> _EXERCISE TEXT_:
****************************************
- Promotional poster
- Directed by: Morteza Atabaki
- Screenplay by: Morteza Atabaki
- Produced by: Morteza Atabaki; Murat Ones;
- Starring: Halime Sandal; Gonul Ugur; Abdullah Sandal; Yasar Akdas;
- Cinematography: Morteza Atabaki; Zeynep Seçil;
- Edited by: Morteza Atabaki
- Production company: Road Pictures
- Release dates: 14 November 2025 (IDFA); 19 August 2026 (Sarajevo);
- Running time: 84 minutes
- Countries: Turkey; Iran; Qatar;
- Language: Turkish

= 32 Meters =

2025 Iranian documentary film

32 Meters is a 2025 documentary film written and directed by Morteza Atabaki. A co-production between Turkey, Iran and Qatar, the film follows a group of women in a village in Anatolia, who want to take part in a shooting competition alongside the men.

The film had its world premiere in the Luminous section at the International Documentary Film Festival Amsterdam on 14 November 2025.

It will hold its Regional Premiere at the 32nd Sarajevo Film Festival on 19 August 2026, screening in the Competition Programme – Documentary Film 2026, and competing for the Heart of Sarajevo award.

==Summary==
A village in southern Turkey has a long tradition of making rifles, and guns are part of daily life. Even so, the village is peaceful and has almost no violent crime. Halime, a fifty-year-old woman, stands out because she competes in a shooting sport usually dominated by men and refuses to accept the limits placed on her by local customs. When she starts teaching other women and dreams of forming a women's shooting team, 32 Meters shows how she tries to change ideas about power, respect, and who gets to shape their own story in a strongly male controlled community.

==Participants==
- Halime Sandal
- Gonul Ugur
- Abdullah Sandal
- Yasar Akdas

==Release==

32 Meters had its premiere at the International Documentary Film Festival Amsterdam on 14 November 2025 in the Luminous section.
****************************************
> _WORK ITEM 1_:
Answer these questions using the 32 Meters article:
(a) Who directed the film?
(b) How old is Halime?
(c) What is the film's running time?
> _WORK ITEM 2_: In the 32 Meters article, revise the passage that begins at the words "It will hold" and stops after "male controlled community.", putting "firearms" where "rifles" stands.

> _DATA SECTION_:
****************************************
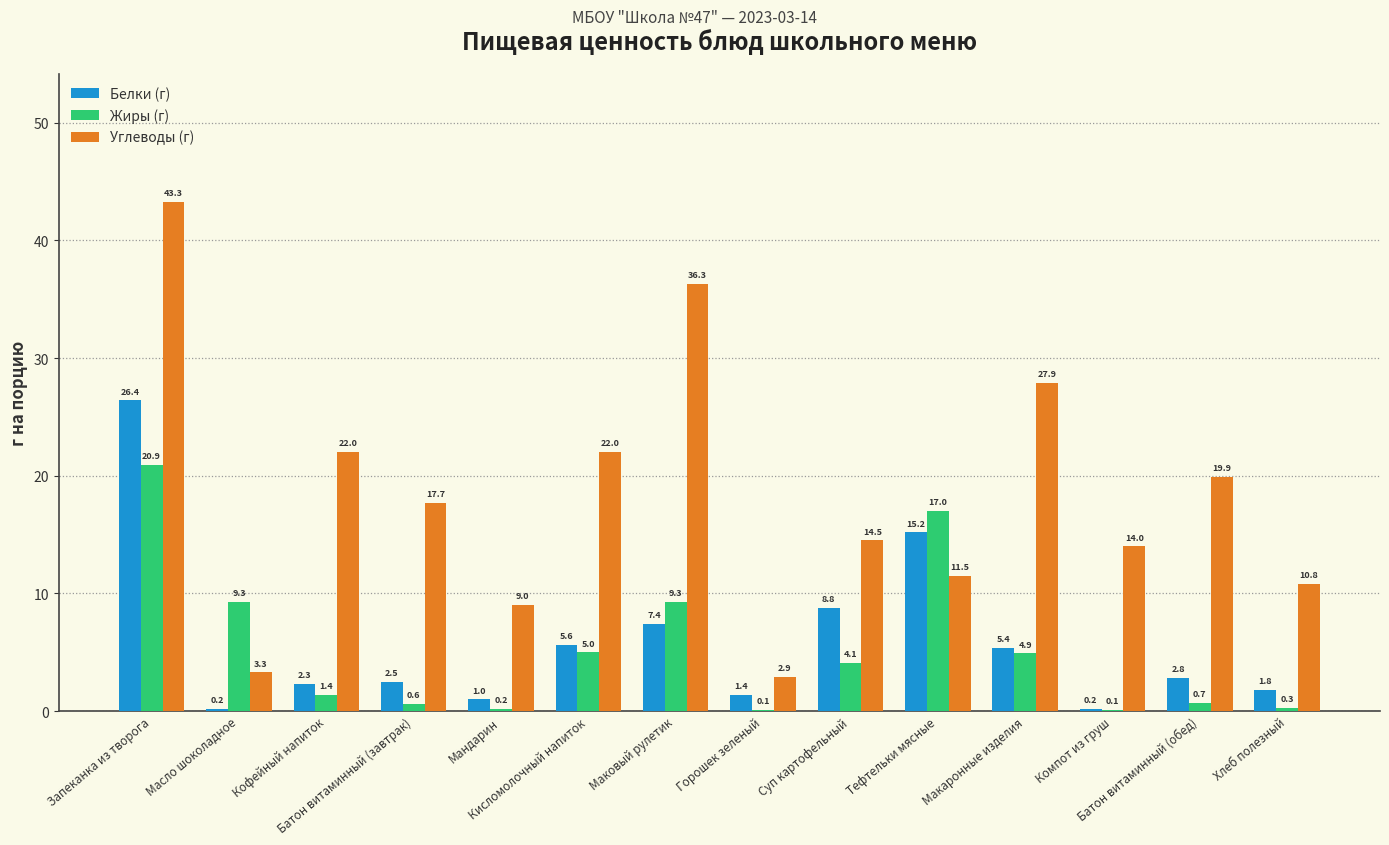

Which series has the largest total across all categories?

Углеводы (г)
****************************************
> _RESPONSE BOX 1_:
(a) Morteza Atabaki
(b) Fifty
(c) 84 minutes

> _RESPONSE BOX 2_:
It will hold its Regional Premiere at the 32nd Sarajevo Film Festival on 19 August 2026, screening in the Competition Programme – Documentary Film 2026, and competing for the Heart of Sarajevo award.

==Summary==
A village in southern Turkey has a long tradition of making firearms, and guns are part of daily life. Even so, the village is peaceful and has almost no violent crime. Halime, a fifty-year-old woman, stands out because she competes in a shooting sport usually dominated by men and refuses to accept the limits placed on her by local customs. When she starts teaching other women and dreams of forming a women's shooting team, 32 Meters shows how she tries to change ideas about power, respect, and who gets to shape their own story in a strongly male controlled community.